Start of Block
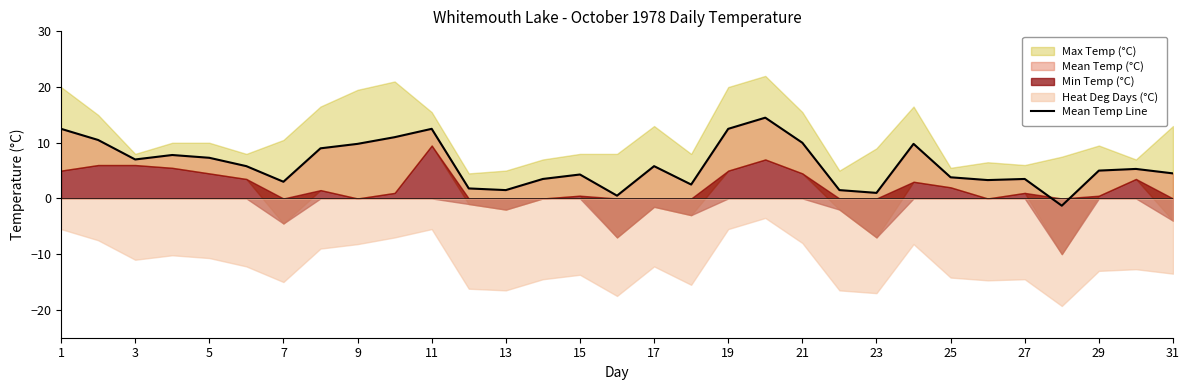

What is the difference between the values at 1 and 27?

9.0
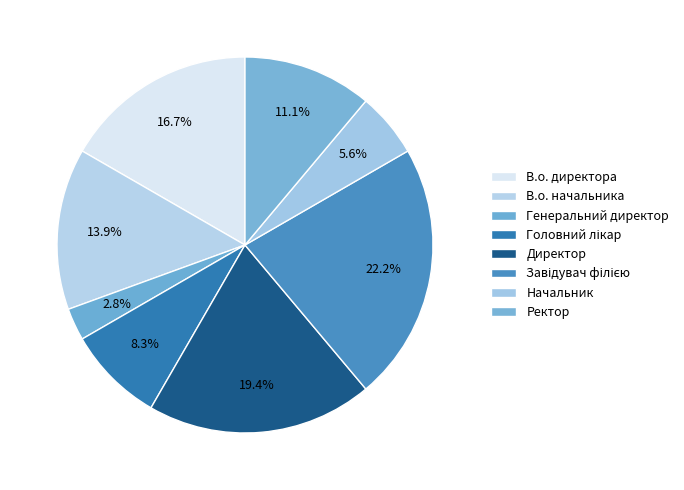

To the nearest percent, what percentage of the pie is Директор?

19%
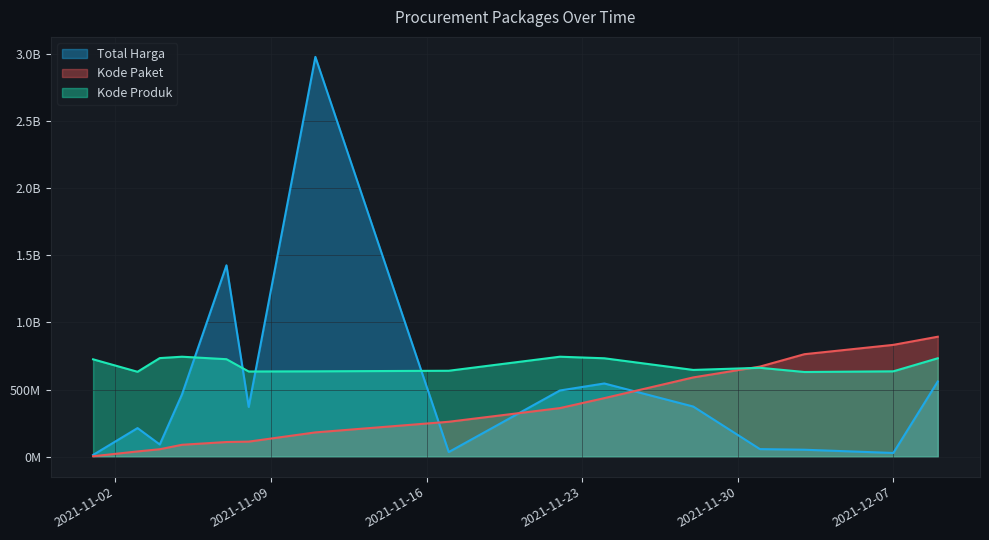

What position from the right is 2021-11-08?

10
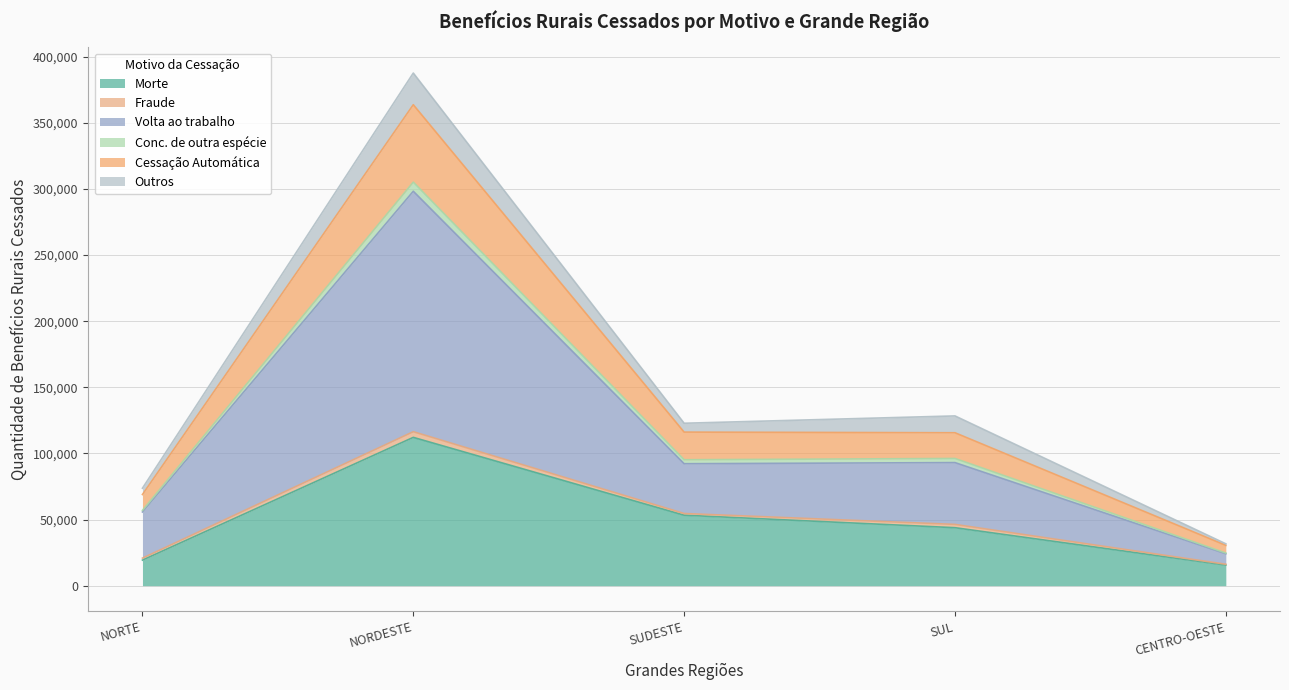

At which label is Morte closest to 63848?

SUDESTE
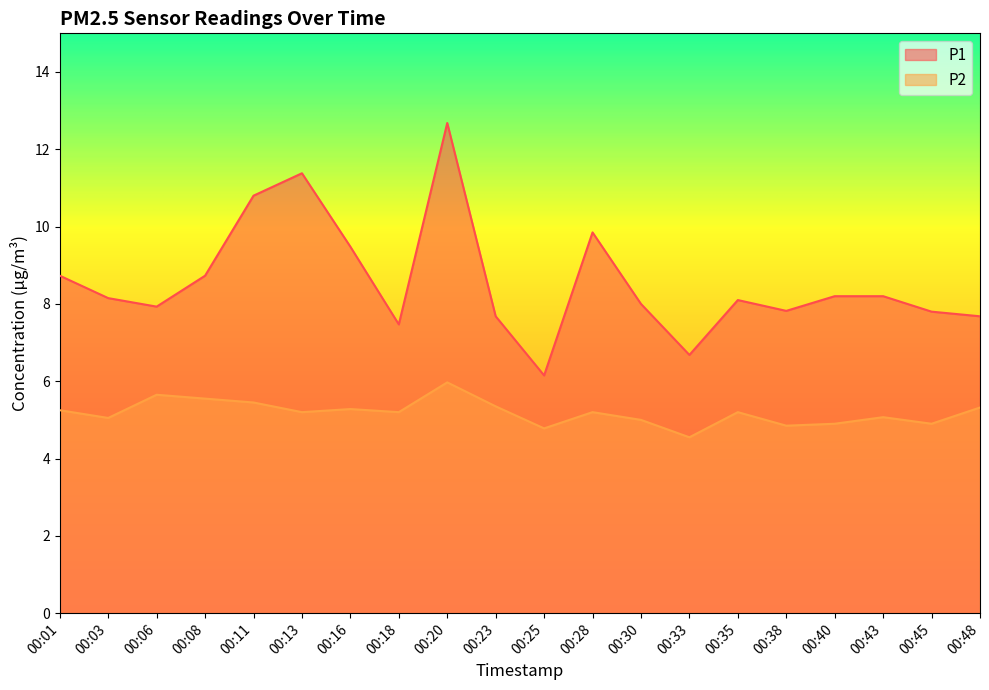

What are all the series names shown in the legend?

P1, P2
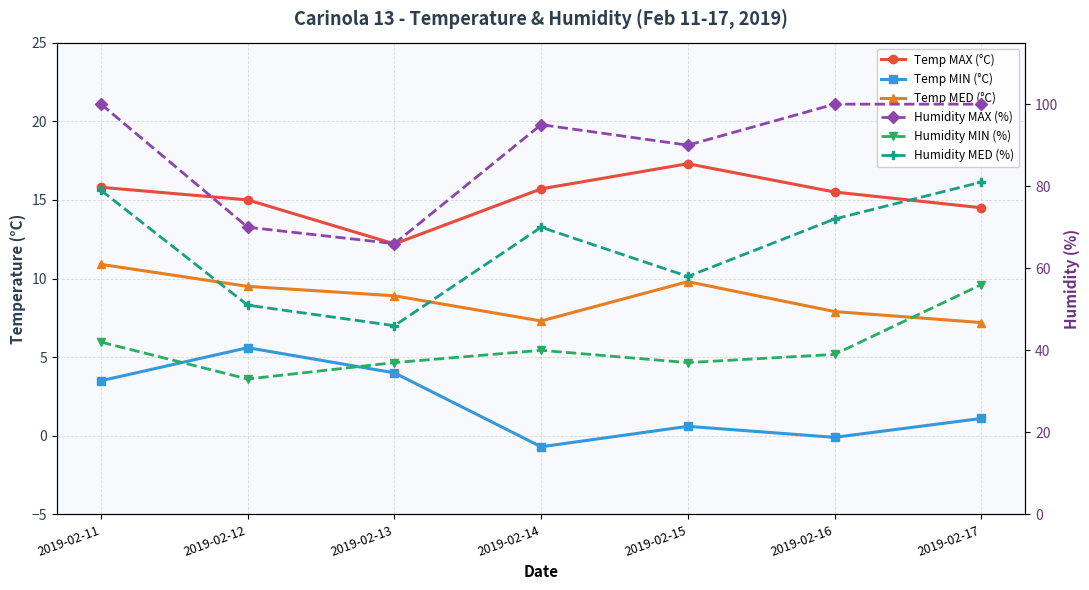

True or false: Humidity MAX (%) and Temp MAX (°C) intersect in this chart.

False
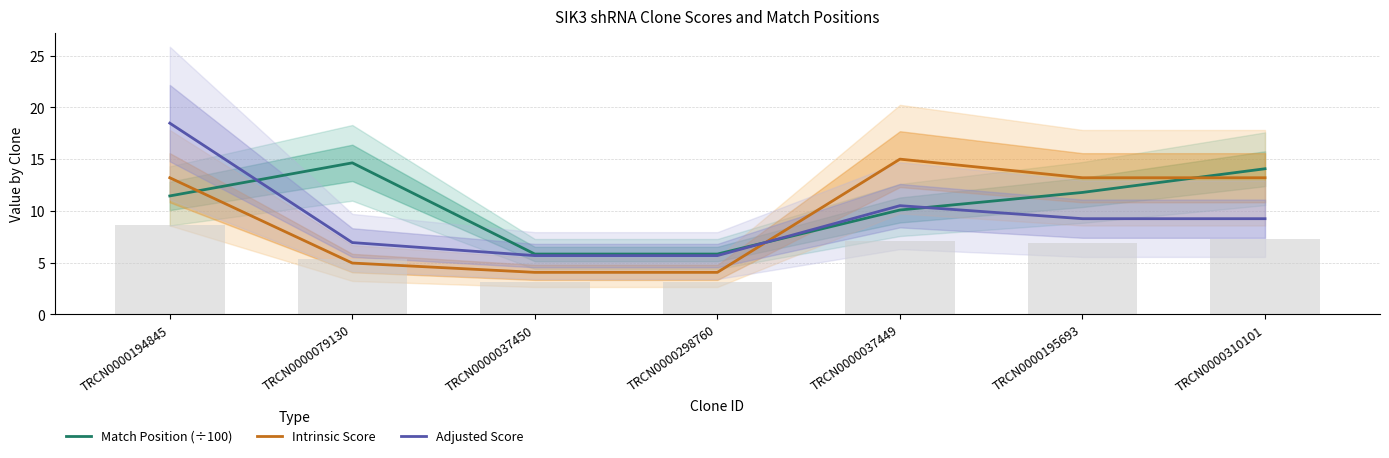

What position from the left is TRCN0000037450?

3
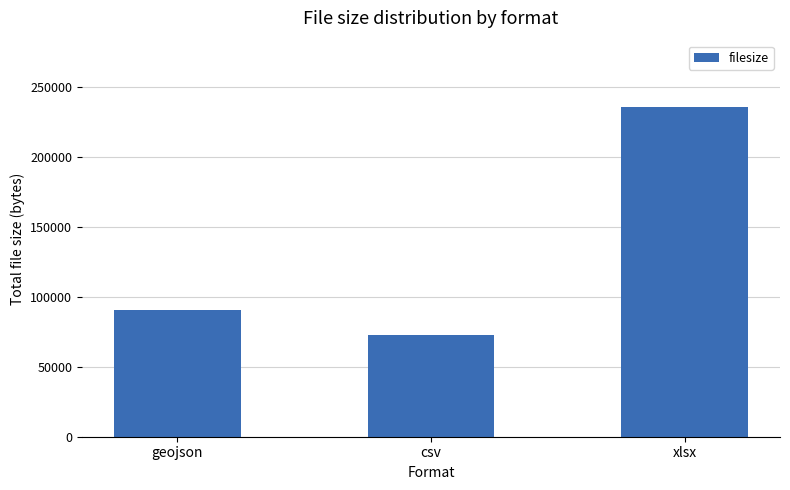

How many values are below 90946?

1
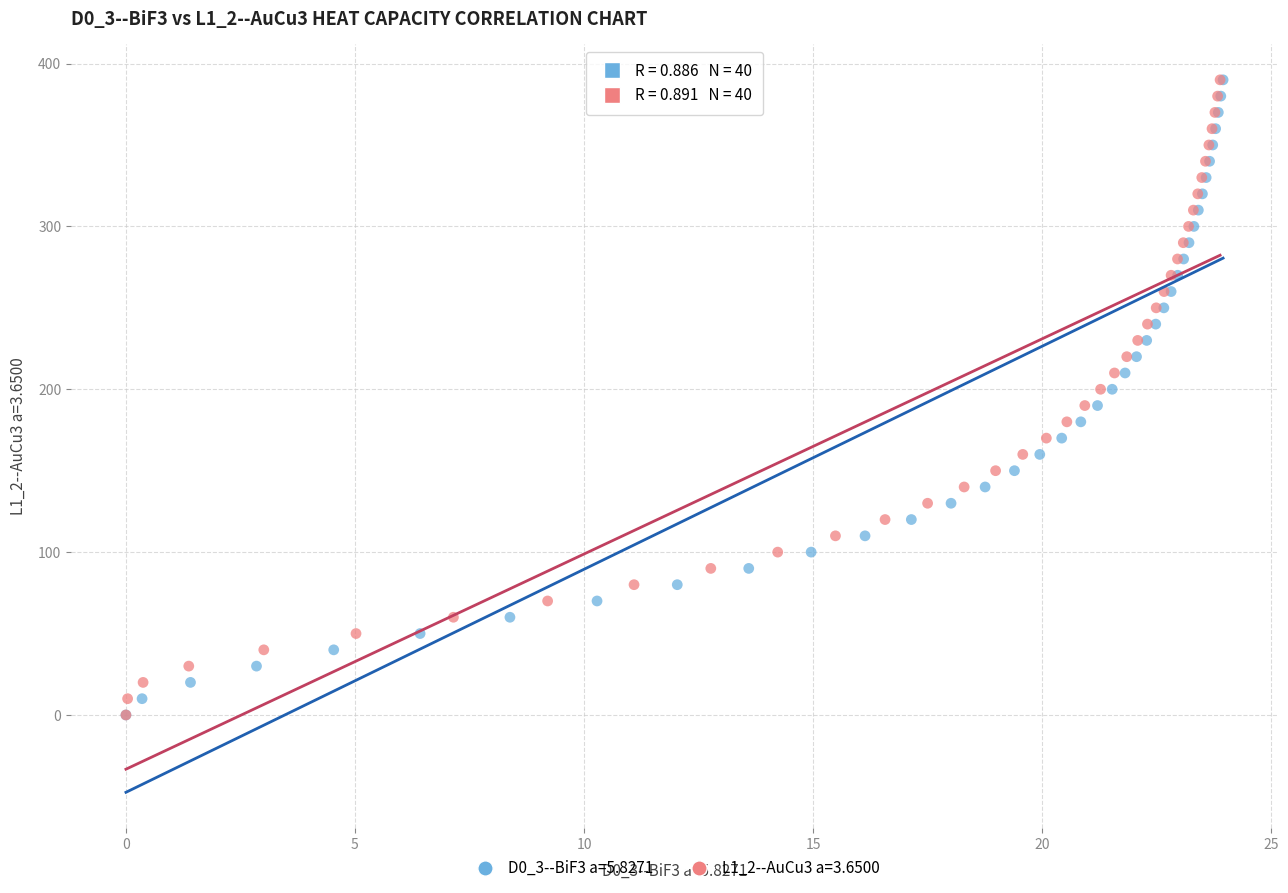

What are all the series names shown in the legend?

D0_3--BiF3 a=5.8271, L1_2--AuCu3 a=3.6500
End of Block
What this task involves – Copy every row above word for word, but leave out the pictures.

Expected answer –
What is the difference between the values at 1 and 27?

9.0

To the nearest percent, what percentage of the pie is Директор?

19%

What position from the right is 2021-11-08?

10

At which label is Morte closest to 63848?

SUDESTE

What are all the series names shown in the legend?

P1, P2

True or false: Humidity MAX (%) and Temp MAX (°C) intersect in this chart.

False

What position from the left is TRCN0000037450?

3

How many values are below 90946?

1

What are all the series names shown in the legend?

D0_3--BiF3 a=5.8271, L1_2--AuCu3 a=3.6500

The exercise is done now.